Dal punto di vista degli ingegneri di orchestrazione, la semplicità di NanoClaw è il suo più grande vantaggio per la creazione di pipeline scalabili e affidabili.

I framework tradizionali e sovraccarichi spesso comportano costi aggiuntivi che prosciugano il budget attraverso microservizi complessi e code di messaggi.

L’approccio container-first di NanoClaw consente l’implementazione di tecnologie di intelligenza artificiale avanzate, tra cui sciami autonomi, senza i vincoli di risorse e il “debito tecnico” associati ai sistemi legacy da 400.000 linee.

Forse l’aspetto più critico per i responsabili della sicurezza è che NanoClaw affronta le “multiple responsabilità” della risposta agli incidenti e della protezione organizzativa.

In un ambiente in cui l’iniezione rapida e l’esfiltrazione dei dati si evolvono quotidianamente, un core verificabile da 500 righe è molto più sicuro di un sistema generico che cerca di supportare ogni caso d’uso.

“Consiglio di inviare il link del repository al team di sicurezza e chiedere loro di verificarlo”, consiglia Cohen. “Possono esaminarlo in un pomeriggio: non solo leggere il codice, ma anche analizzare l’intero sistema, mappare i vettori di attacco e verificarne la sicurezza”.

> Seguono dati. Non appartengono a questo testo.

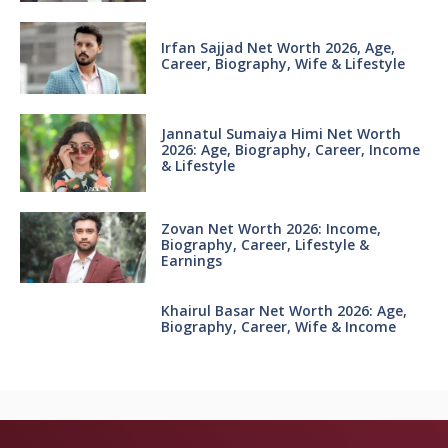
Irfan Sajjad Net Worth 2026, Age,
Career, Biography, Wife & Lifestyle
Jannatul Sumaiya Himi Net Worth
2026: Age, Biography, Career, Income
& Lifestyle
Zovan Net Worth 2026: Income,
Biography, Career, Lifestyle &
Earnings
Khairul Basar Net Worth 2026: Age,
Biography, Career, Wife & Income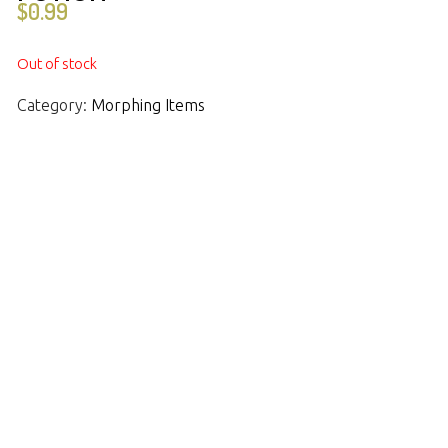
$
0.99
Out of stock
Category:
Morphing Items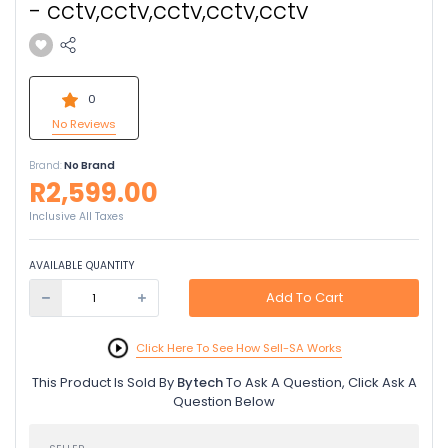
- cctv,cctv,cctv,cctv,cctv
0
No Reviews
Brand:
No Brand
R2,599.00
Inclusive All Taxes
AVAILABLE QUANTITY
Add To Cart
Click Here To See How Sell-SA Works
This Product Is Sold By
Bytech
To Ask A Question, Click Ask A
Question Below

In definitiva, NanoClaw rappresenta un cambiamento nella mentalità degli sviluppatori di intelligenza artificiale. Sostiene che, man mano che l’intelligenza artificiale diventa più potente, il software che la ospita dovrebbe diventare più semplice. Nella corsa all’automazione aziendale, i vincitori potrebbero non essere coloro che adottano il maggior numero di funzionalità, ma coloro che si basano su fondamenta più trasparenti e sicure.